### [HOW TO COMPLETE THIS TASK]
One range is to be output from the listing below, exactly as written: the line with "Summit | 374 |" to the line with "Washington | 55 |", both kept.

### [MATERIAL PROVIDED]
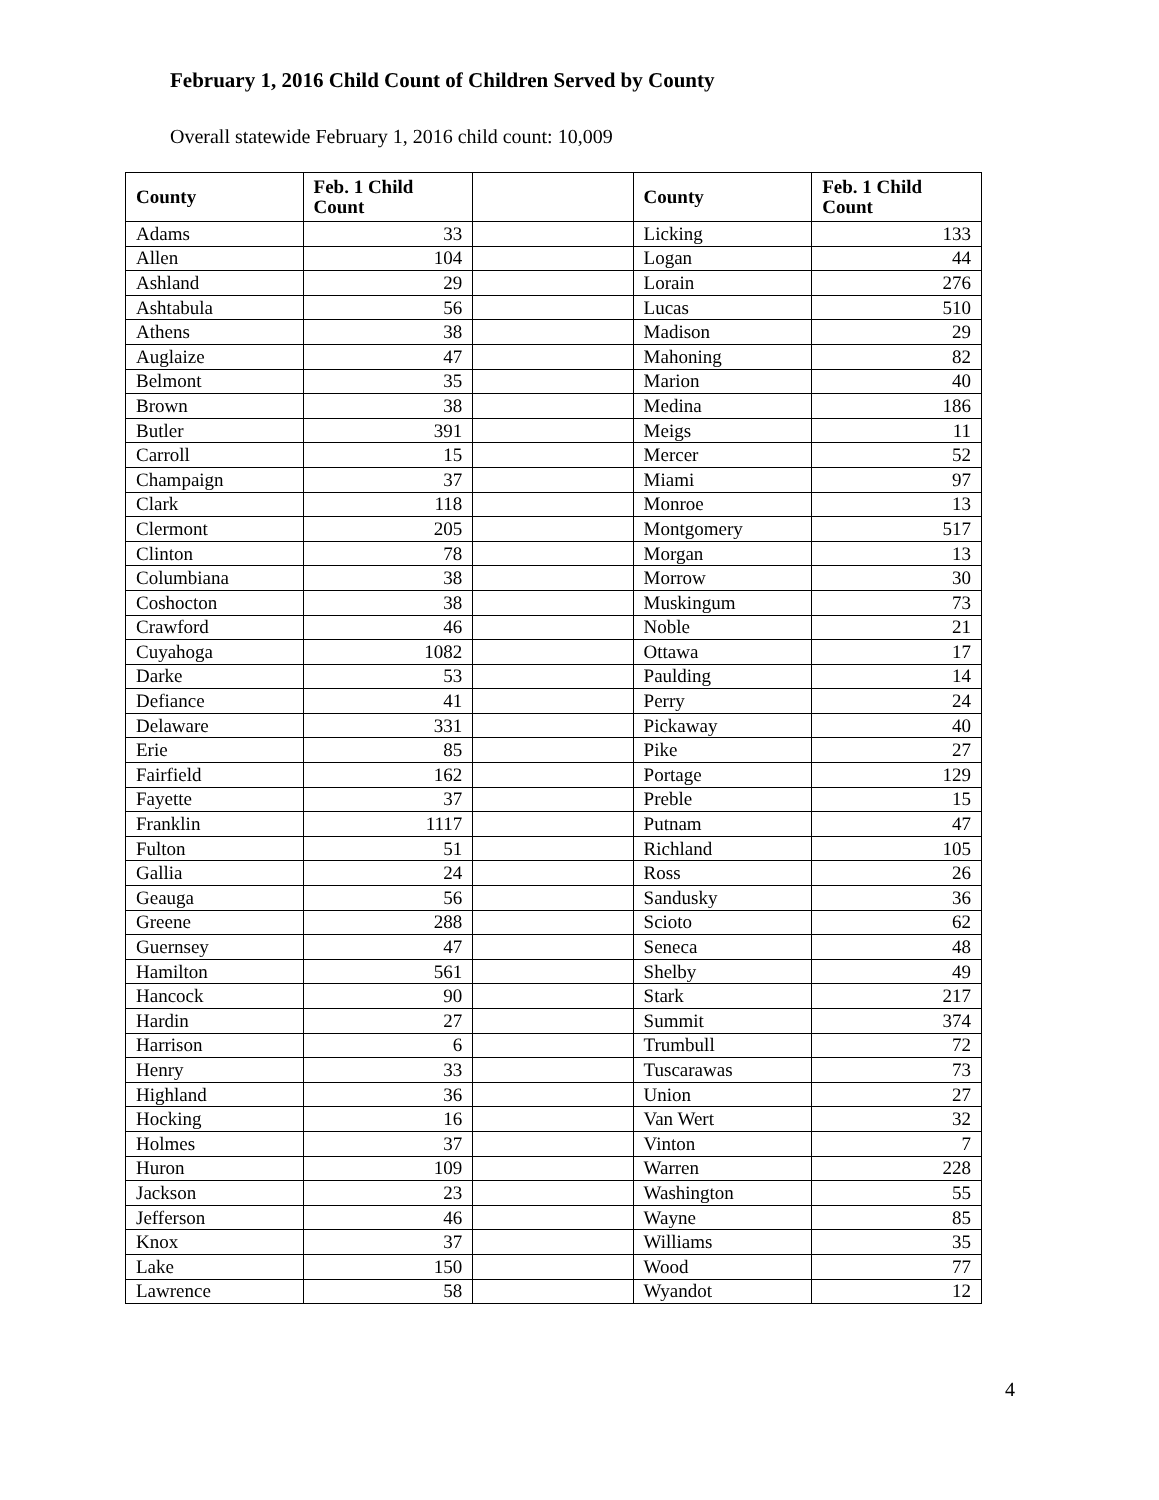February 1, 2016 Child Count of Children Served by County
Overall statewide February 1, 2016 child count: 10,009
| County | Feb. 1 Child Count | | County | Feb. 1 Child Count |
| --- | --- | --- | --- | --- |
| Adams | 33 | | Licking | 133 |
| Allen | 104 | | Logan | 44 |
| Ashland | 29 | | Lorain | 276 |
| Ashtabula | 56 | | Lucas | 510 |
| Athens | 38 | | Madison | 29 |
| Auglaize | 47 | | Mahoning | 82 |
| Belmont | 35 | | Marion | 40 |
| Brown | 38 | | Medina | 186 |
| Butler | 391 | | Meigs | 11 |
| Carroll | 15 | | Mercer | 52 |
| Champaign | 37 | | Miami | 97 |
| Clark | 118 | | Monroe | 13 |
| Clermont | 205 | | Montgomery | 517 |
| Clinton | 78 | | Morgan | 13 |
| Columbiana | 38 | | Morrow | 30 |
| Coshocton | 38 | | Muskingum | 73 |
| Crawford | 46 | | Noble | 21 |
| Cuyahoga | 1082 | | Ottawa | 17 |
| Darke | 53 | | Paulding | 14 |
| Defiance | 41 | | Perry | 24 |
| Delaware | 331 | | Pickaway | 40 |
| Erie | 85 | | Pike | 27 |
| Fairfield | 162 | | Portage | 129 |
| Fayette | 37 | | Preble | 15 |
| Franklin | 1117 | | Putnam | 47 |
| Fulton | 51 | | Richland | 105 |
| Gallia | 24 | | Ross | 26 |
| Geauga | 56 | | Sandusky | 36 |
| Greene | 288 | | Scioto | 62 |
| Guernsey | 47 | | Seneca | 48 |
| Hamilton | 561 | | Shelby | 49 |
| Hancock | 90 | | Stark | 217 |
| Hardin | 27 | | Summit | 374 |
| Harrison | 6 | | Trumbull | 72 |
| Henry | 33 | | Tuscarawas | 73 |
| Highland | 36 | | Union | 27 |
| Hocking | 16 | | Van Wert | 32 |
| Holmes | 37 | | Vinton | 7 |
| Huron | 109 | | Warren | 228 |
| Jackson | 23 | | Washington | 55 |
| Jefferson | 46 | | Wayne | 85 |
| Knox | 37 | | Williams | 35 |
| Lake | 150 | | Wood | 77 |
| Lawrence | 58 | | Wyandot | 12 |
4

### [OUTPUT FOR THIS TASK]
| Hardin | 27 | | Summit | 374 |
| Harrison | 6 | | Trumbull | 72 |
| Henry | 33 | | Tuscarawas | 73 |
| Highland | 36 | | Union | 27 |
| Hocking | 16 | | Van Wert | 32 |
| Holmes | 37 | | Vinton | 7 |
| Huron | 109 | | Warren | 228 |
| Jackson | 23 | | Washington | 55 |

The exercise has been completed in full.